» **Extracted entries**:
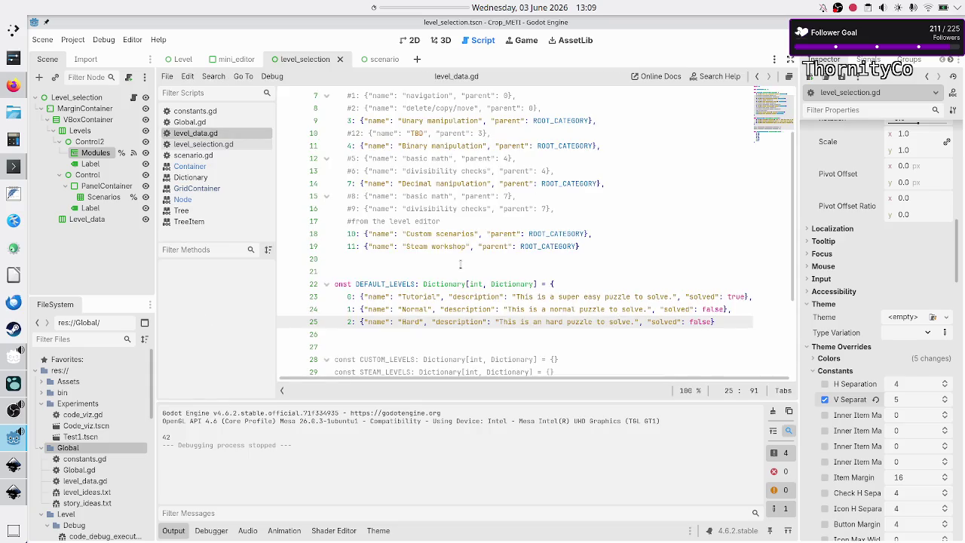
{"action": "left_click", "coordinate": [202, 144]}
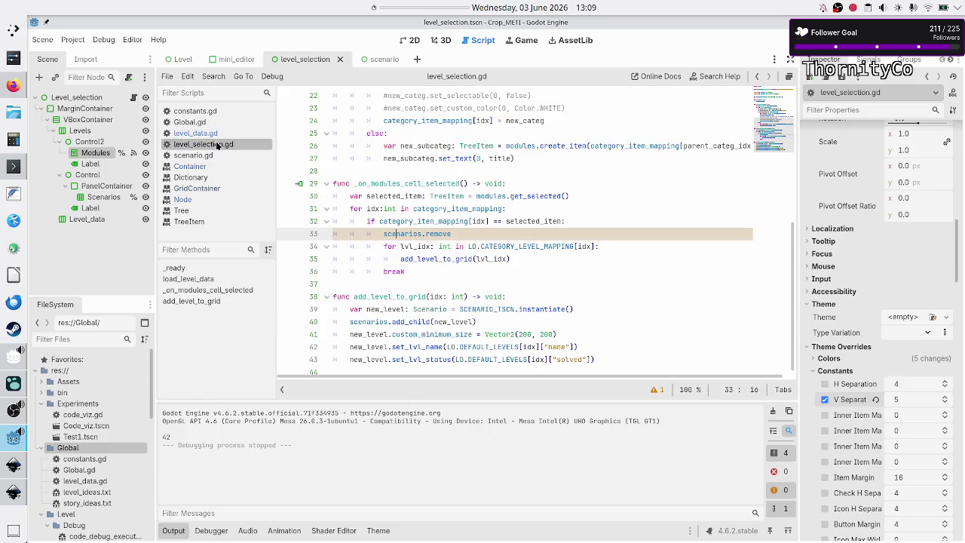
{"action": "left_click", "coordinate": [471, 234]}
{"action": "key", "text": "BackSpace"}
{"action": "key", "text": "BackSpace"}
{"action": "key", "text": "BackSpace"}
{"action": "key", "text": "BackSpace"}
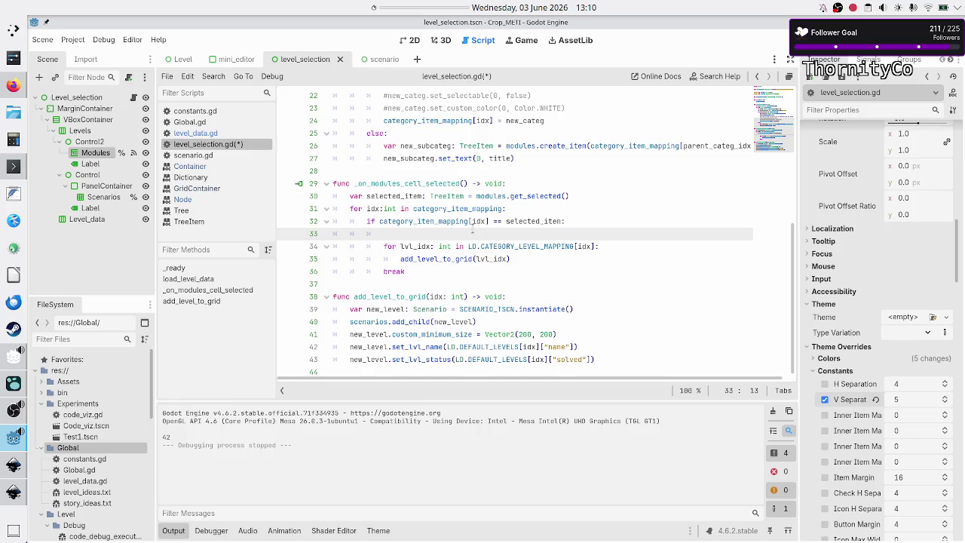
{"action": "type", "text": "remove"}
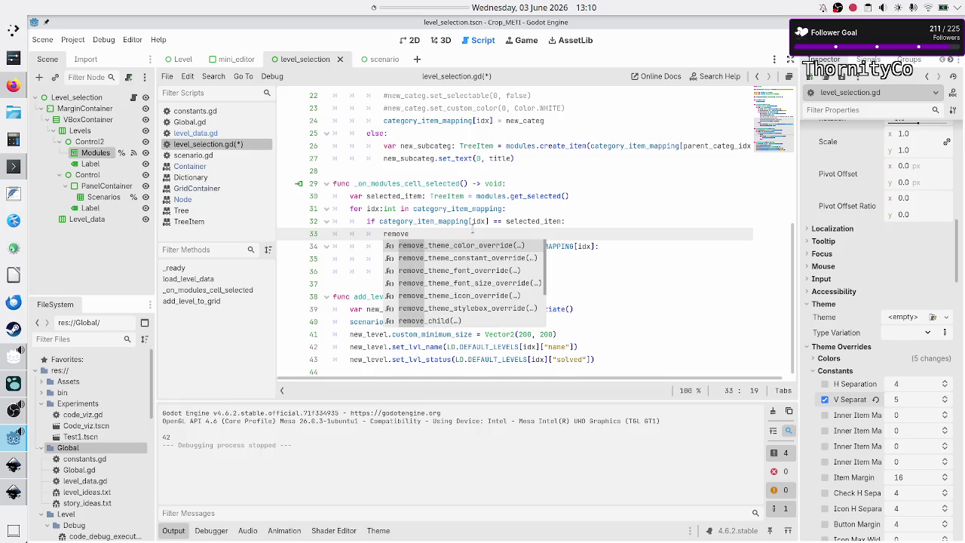
{"action": "type", "text": "_all_"}
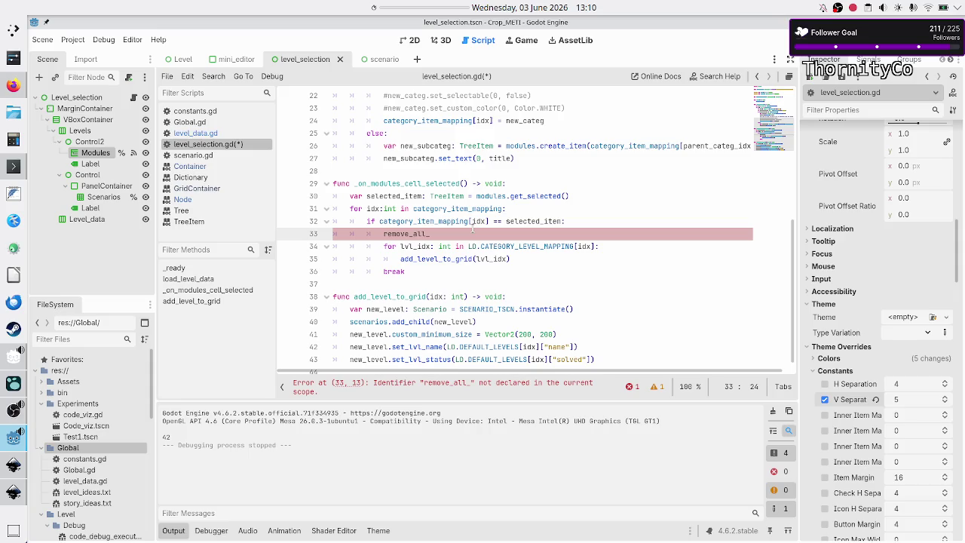
{"action": "type", "text": "levevls()"}
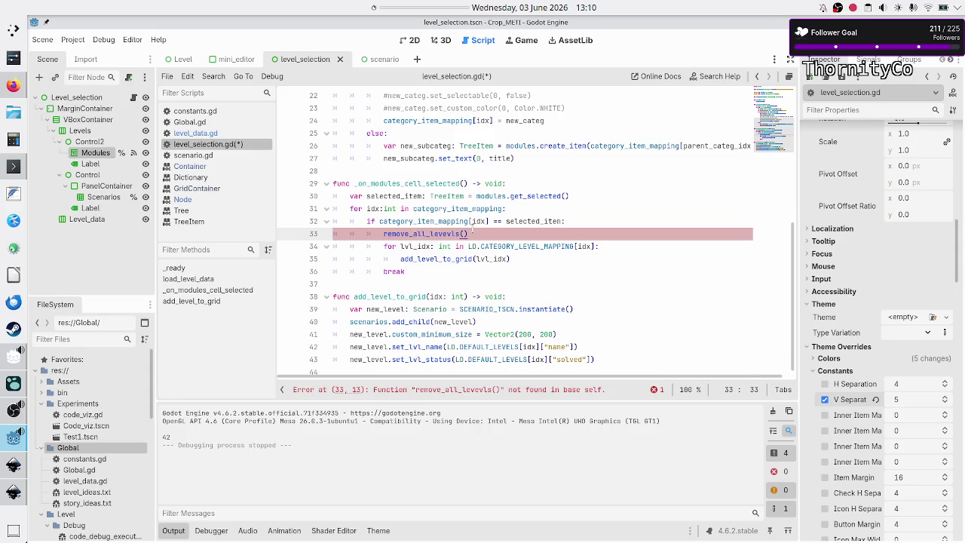
Step: Start a new 'func remove_all_levels() -> void:' declaration at the end of the script
{"action": "key", "text": "Down"}
{"action": "key", "text": "Down"}
{"action": "key", "text": "Home"}
{"action": "key", "text": "Home"}
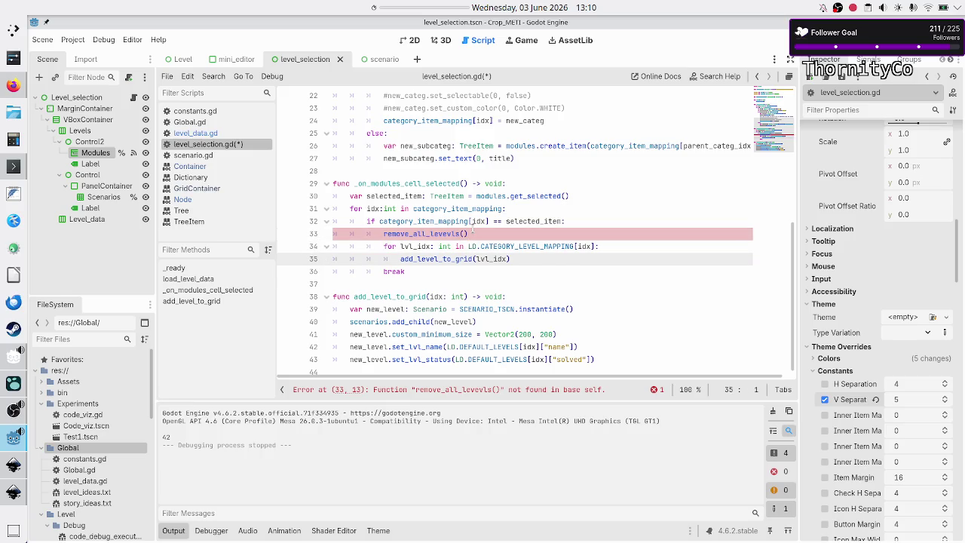
{"action": "key", "text": "Down"}
{"action": "key", "text": "Down"}
{"action": "key", "text": "Down"}
{"action": "key", "text": "ctrl+End"}
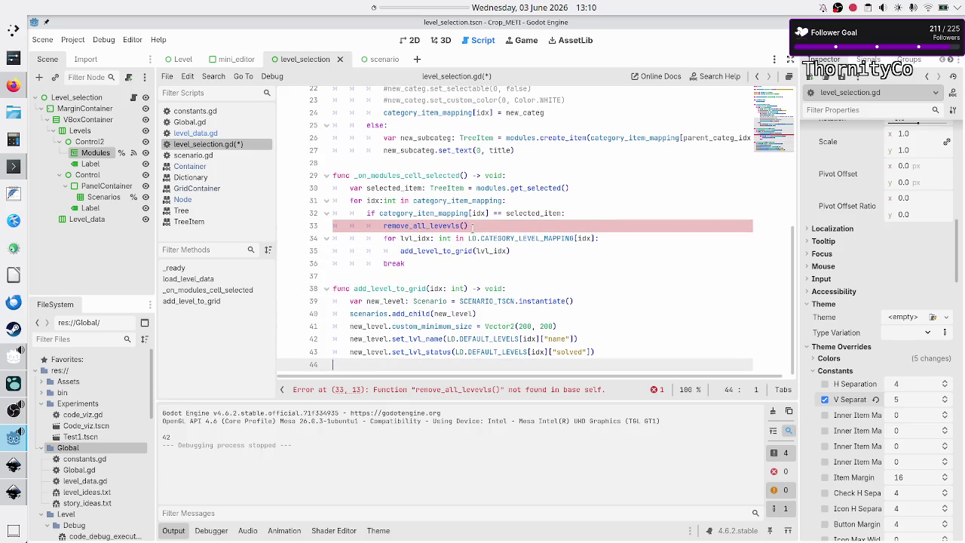
{"action": "key", "text": "Return"}
{"action": "type", "text": "func remove_all_le"}
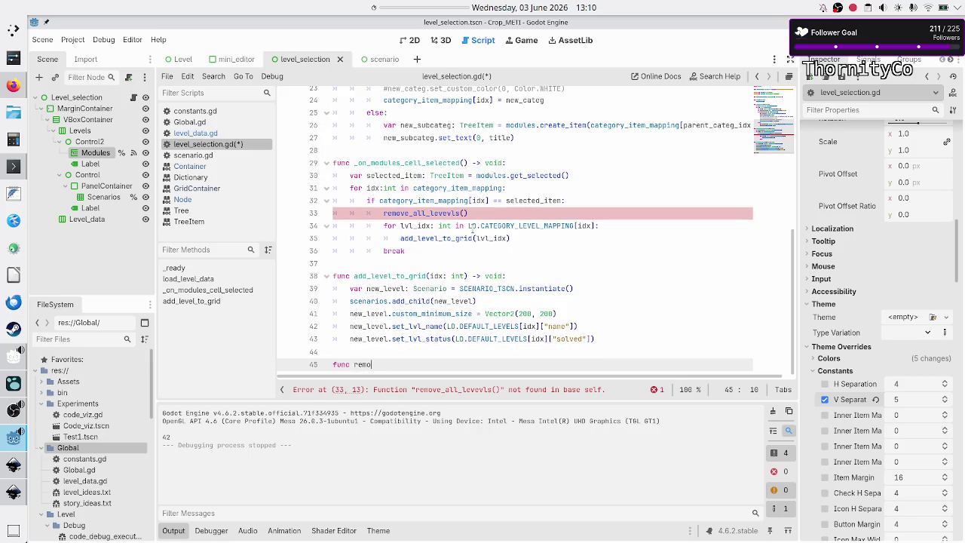
{"action": "type", "text": "vels("}
{"action": "type", "text": ")"}
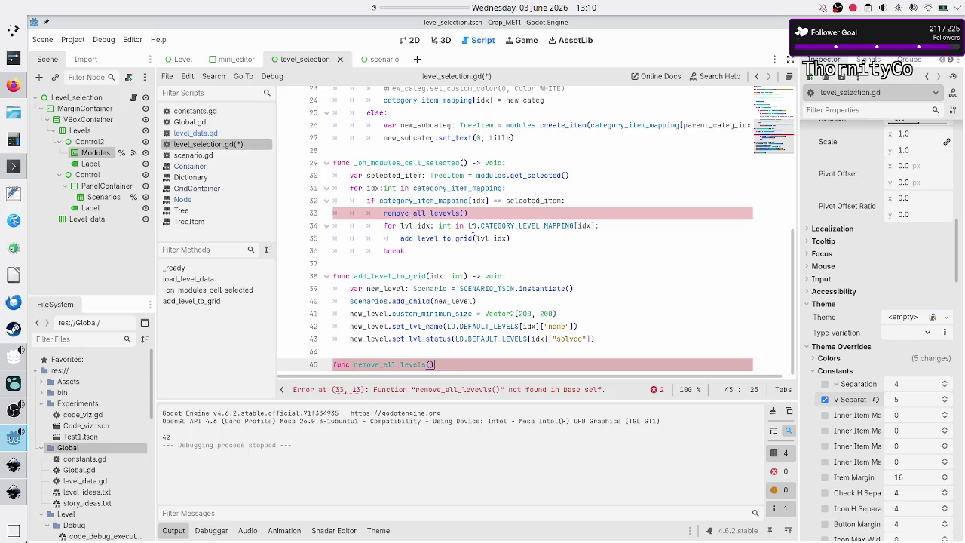
{"action": "type", "text": " -> void:"}
Step: Write the loop header 'for lvl: Scenario in scenarios.get_children()'
{"action": "key", "text": "Return"}
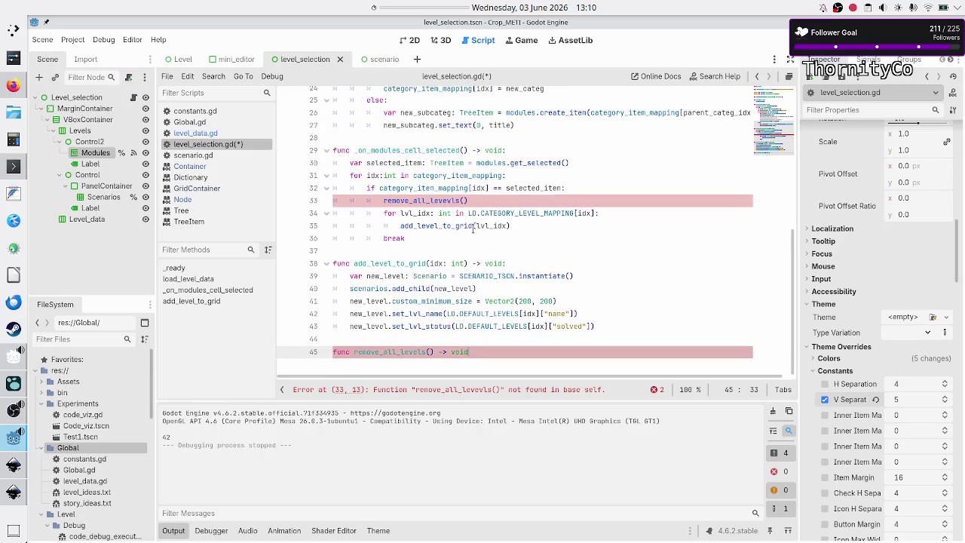
{"action": "type", "text": "for "}
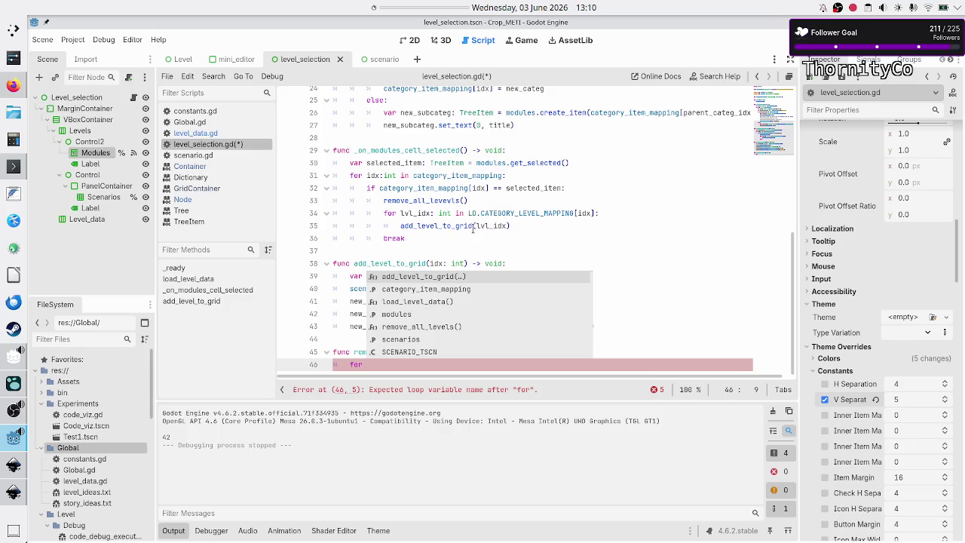
{"action": "type", "text": "lvl:"}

» **Problem requirements**: Please transcribe each entry exactly and exclude any image it contains.

» **Expected answer**:
{"action": "left_click", "coordinate": [202, 144]}
{"action": "left_click", "coordinate": [471, 234]}
{"action": "key", "text": "BackSpace"}
{"action": "key", "text": "BackSpace"}
{"action": "key", "text": "BackSpace"}
{"action": "key", "text": "BackSpace"}
{"action": "type", "text": "remove"}
{"action": "type", "text": "_all_"}
{"action": "type", "text": "levevls()"}
Step: Start a new 'func remove_all_levels() -> void:' declaration at the end of the script
{"action": "key", "text": "Down"}
{"action": "key", "text": "Down"}
{"action": "key", "text": "Home"}
{"action": "key", "text": "Home"}
{"action": "key", "text": "Down"}
{"action": "key", "text": "Down"}
{"action": "key", "text": "Down"}
{"action": "key", "text": "ctrl+End"}
{"action": "key", "text": "Return"}
{"action": "type", "text": "func remove_all_le"}
{"action": "type", "text": "vels("}
{"action": "type", "text": ")"}
{"action": "type", "text": " -> void:"}
Step: Write the loop header 'for lvl: Scenario in scenarios.get_children()'
{"action": "key", "text": "Return"}
{"action": "type", "text": "for "}
{"action": "type", "text": "lvl:"}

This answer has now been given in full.